There have been exceptions. Royalties from the song ”That’s What Friends Are For” have raised more than $1.5 million for the American Foundation for AIDS Research (AMFAR). Madonna donated seats at her Madison Square Garden concert in 1987 and raised $250,000 for AMFAR. In Oakland Coliseum last June, the Grateful Dead headlined a 9 1/2-hour concert that raised $500,000 despite selling only two-thirds of the seats available. Various artists, such as the B-52’s and Los Lobos, have done public-service TV ads. But, according to fund-raisers at AMFAR (the most prominent nationwide group raising money to fight AIDS), musicians haven’t done as much as people in movies, TV, or the fine arts. ”Other areas of entertainment have done more, much more,” says a fund-raiser at AMFAR, who asked not to be named. ”I would like to see more support. I’d like to see [artists like] Bono and Sting get up on stage for us. I’d like to see Live-Aid for AIDS.”

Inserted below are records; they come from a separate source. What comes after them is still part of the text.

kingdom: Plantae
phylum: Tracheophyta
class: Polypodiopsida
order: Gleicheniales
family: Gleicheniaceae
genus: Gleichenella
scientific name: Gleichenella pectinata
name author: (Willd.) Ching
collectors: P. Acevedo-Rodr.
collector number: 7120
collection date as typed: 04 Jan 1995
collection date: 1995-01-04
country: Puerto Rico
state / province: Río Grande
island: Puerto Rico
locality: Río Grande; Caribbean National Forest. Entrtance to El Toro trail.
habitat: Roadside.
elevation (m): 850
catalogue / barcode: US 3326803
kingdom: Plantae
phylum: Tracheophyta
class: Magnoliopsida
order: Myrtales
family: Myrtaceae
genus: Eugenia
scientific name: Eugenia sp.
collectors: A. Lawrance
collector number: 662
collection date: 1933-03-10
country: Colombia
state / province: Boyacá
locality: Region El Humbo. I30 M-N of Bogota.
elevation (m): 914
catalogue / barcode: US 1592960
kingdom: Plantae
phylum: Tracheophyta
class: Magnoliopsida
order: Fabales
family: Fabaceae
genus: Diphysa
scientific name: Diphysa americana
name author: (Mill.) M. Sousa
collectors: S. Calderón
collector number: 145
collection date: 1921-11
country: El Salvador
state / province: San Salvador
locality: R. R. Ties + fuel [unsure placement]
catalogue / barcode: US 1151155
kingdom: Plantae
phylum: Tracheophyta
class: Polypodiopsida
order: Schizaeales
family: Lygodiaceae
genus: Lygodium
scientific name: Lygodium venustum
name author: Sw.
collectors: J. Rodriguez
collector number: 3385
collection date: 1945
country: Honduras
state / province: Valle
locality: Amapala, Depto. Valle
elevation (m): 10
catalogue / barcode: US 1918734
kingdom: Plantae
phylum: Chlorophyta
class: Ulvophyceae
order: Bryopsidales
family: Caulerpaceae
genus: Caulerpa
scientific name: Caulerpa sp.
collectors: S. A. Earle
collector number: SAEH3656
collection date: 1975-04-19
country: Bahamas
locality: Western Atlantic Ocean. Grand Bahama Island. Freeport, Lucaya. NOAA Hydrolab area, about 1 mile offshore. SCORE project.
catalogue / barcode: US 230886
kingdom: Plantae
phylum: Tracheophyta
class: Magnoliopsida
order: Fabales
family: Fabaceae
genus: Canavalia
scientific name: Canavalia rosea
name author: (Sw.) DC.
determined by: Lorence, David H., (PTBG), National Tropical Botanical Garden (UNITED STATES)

As successful as the Arista benefit was, it followed two frustrating years that included a major controversy and one planned event that fell through. Back in 1988, Loews Hotels executive Jonathan Tisch was in the audience for the Grammy Awards at Radio City. Tisch, who headed the committee that brought the Grammys to New York, was chatting with his mother, Joan, a volunteer at GMHC. ”She said that, to her knowledge, there hadn’t been a major rock event to benefit AIDS,” Tisch recalls. ”I asked, ‘Who are you going to have do it?’ She said, ‘You.”’ So Tisch put together a group to chair the event, including two record company presidents, Clive Davis of Arista and David Geffen of Geffen Records.

By early 1989, the organizers had decided to produce a superstar concert the following summer to be called ”Rock and a Hard Place,” featuring six or so multi-platinum artists. In February, the heavy metal band Guns N’ Roses, from Geffen’s label, was the first band announced for the June 8 concert. Shortly thereafter, staffers at GMHC, the concert’s major beneficiary, discovered that the band had recorded a song, ”One in a Million,” that includes this homophobic observation:
Immigrants and faggots, they make no sense to me They come to our country, and think they’ll do as they please Like start a mini-Iran, or spread some f—in disease

By mid-March, GMHC asked Guns N’ Roses to withdraw. ”We felt that the group would be in total conflict with what we were trying to accomplish,” GMHC’s DeShaw remembers. ”It was an extremely difficult decision. David Geffen is an important person, and you never want to offend a major donor.”

Geffen is still angry about that decision, feeling that Guns N’ Roses would have raised a lot of money. ”I don’t care what their record was,” he says. ”If you need a blood donor and the only person who can give you a transfusion is Adolf Hitler, you take the blood.”